# Paramount Reynolds 531 Tubing Decal (Sticker)



## highwheel431 (Jan 30, 2014)

Looking for a source for a Reynolds 531 sticker for a 1974 Paramount.  I know that the Schwinn sticker was unique to the rest of the Reynolds world.

The standard sticker reads:  "Guaranteed built with Reynolds 531 Butted Tubes, Forks and Stays...manufactured by Reynolds Tube Co.

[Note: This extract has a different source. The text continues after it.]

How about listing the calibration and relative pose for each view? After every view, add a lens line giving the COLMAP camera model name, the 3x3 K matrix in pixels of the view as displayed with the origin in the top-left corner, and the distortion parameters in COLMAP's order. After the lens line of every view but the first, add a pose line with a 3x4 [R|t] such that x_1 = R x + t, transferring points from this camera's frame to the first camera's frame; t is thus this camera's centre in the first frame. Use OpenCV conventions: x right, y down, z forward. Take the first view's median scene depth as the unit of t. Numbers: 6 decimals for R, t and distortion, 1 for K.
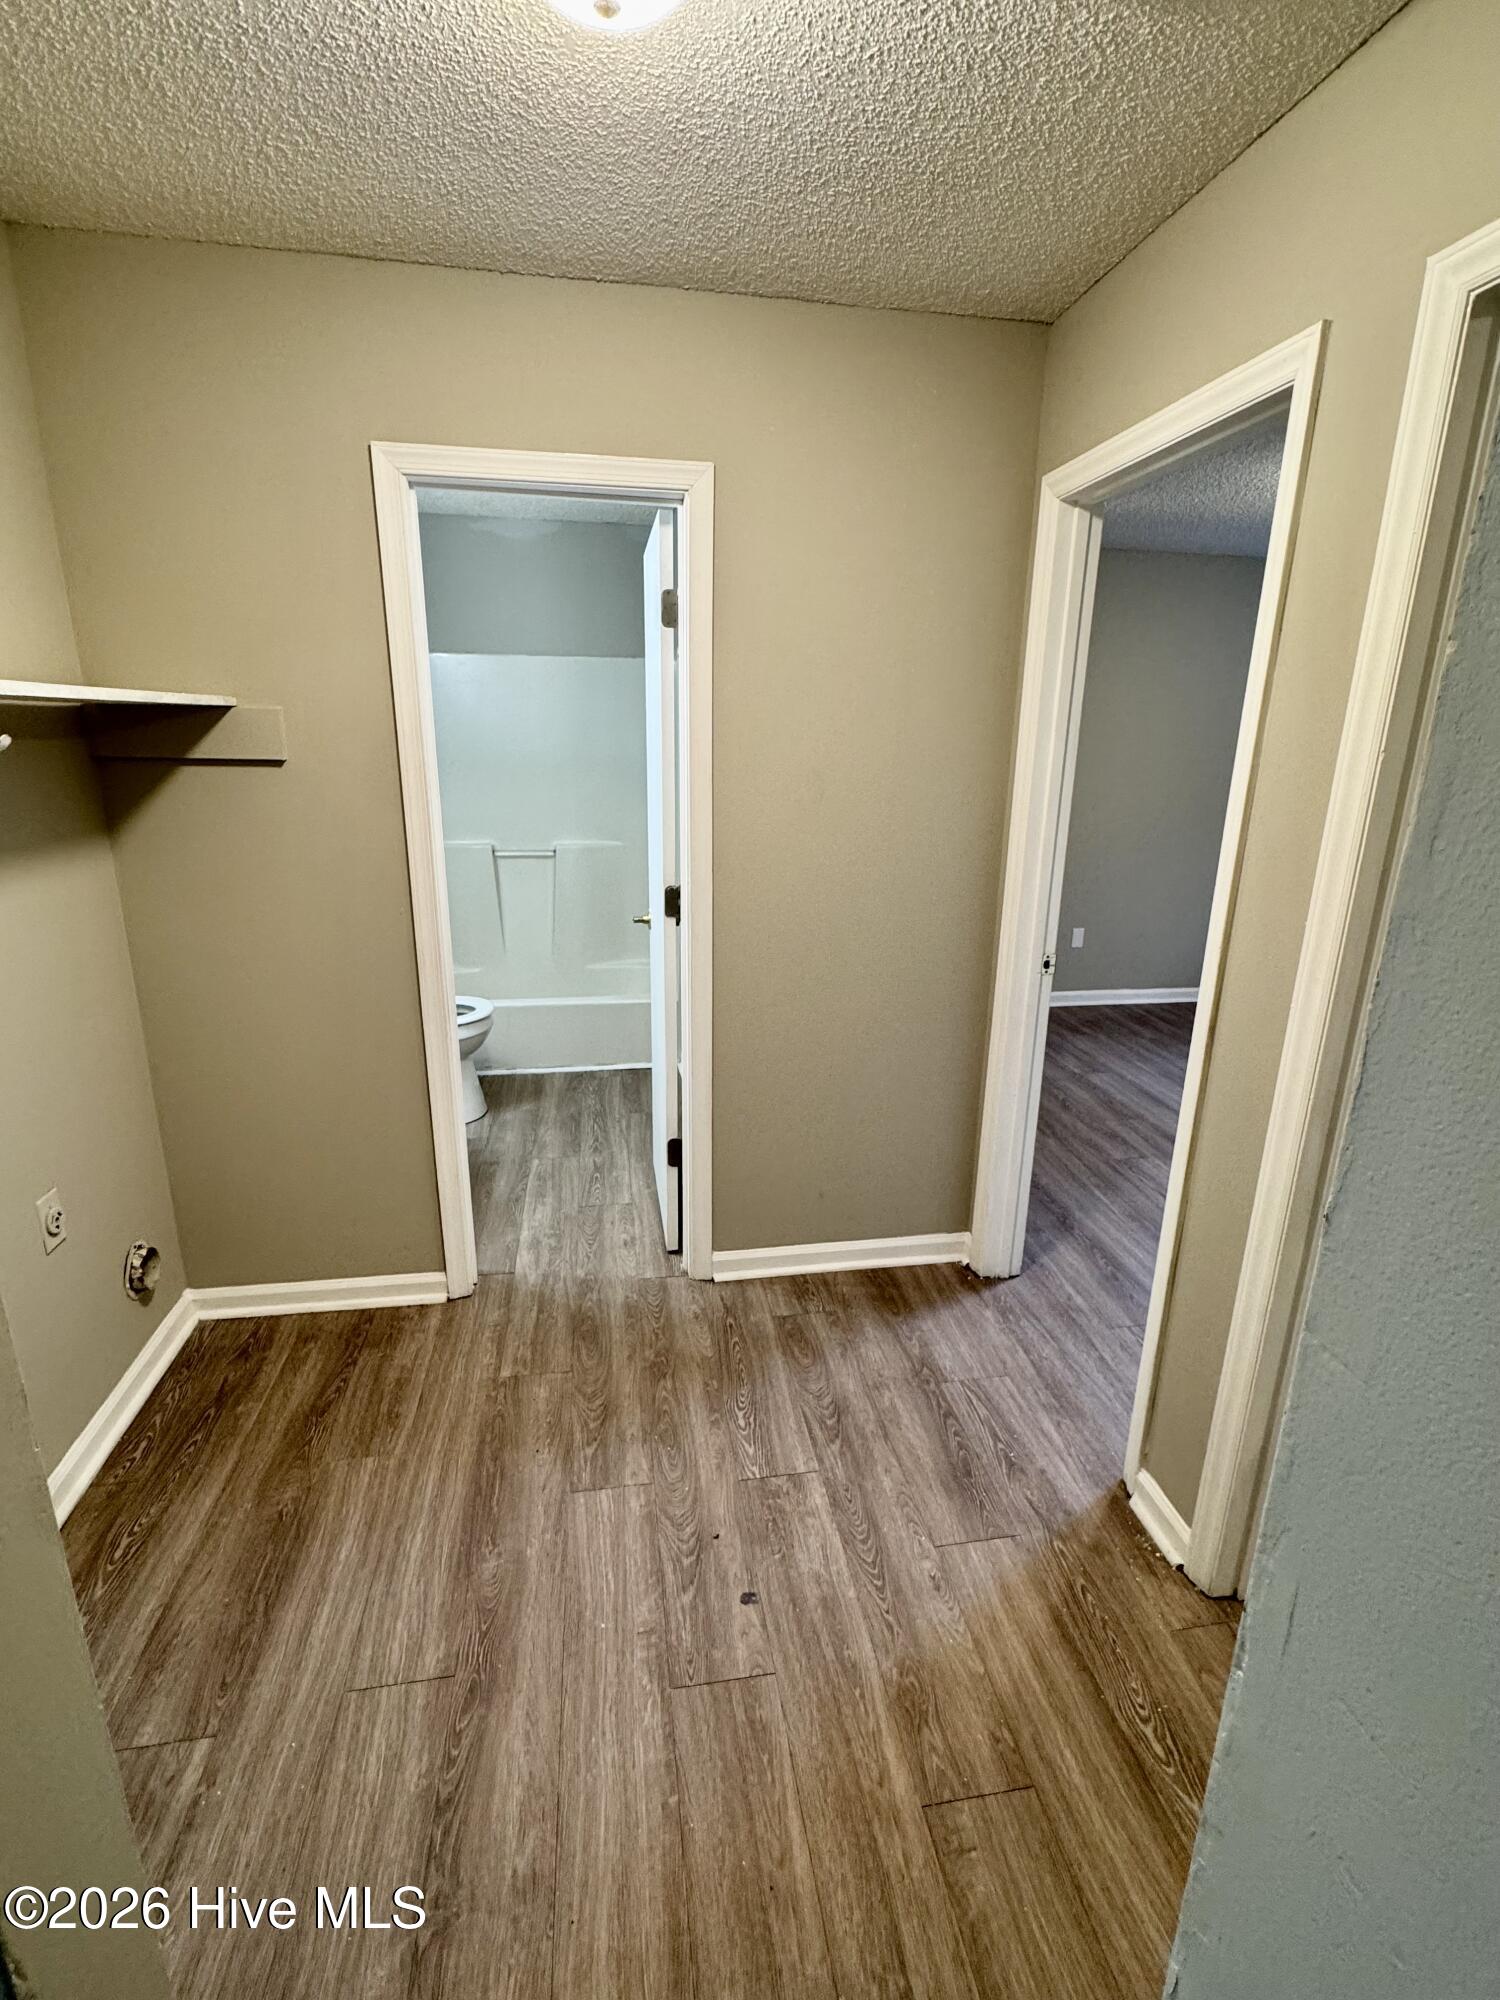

LTD...Birmingham, England"

Schwinn did not like how the sticker inferred that the forks and stays were also butted.  So their sticker read: "Guaranteed built with Reynolds 531 fork blades, stays and butted frame tubes".

Is anyone making the second one for sale under Reynolds radar?

Thanks

Ross


----------



## SirMike1983 (Jan 30, 2014)

The last person I know of producing old lightweight decals (he did some Raleigh ones as well) was Mike Swantak in Florida, but that was probably 8-9 years ago. He sort of dropped off the radar awhile back.


----------



## rhenning (Jan 30, 2014)

You can buy them from Waterford Precision Cycles which is where Paramounts were made post 1981.  It is own by Richard Schwinn and is still part of the Schwinn family.  Roger


----------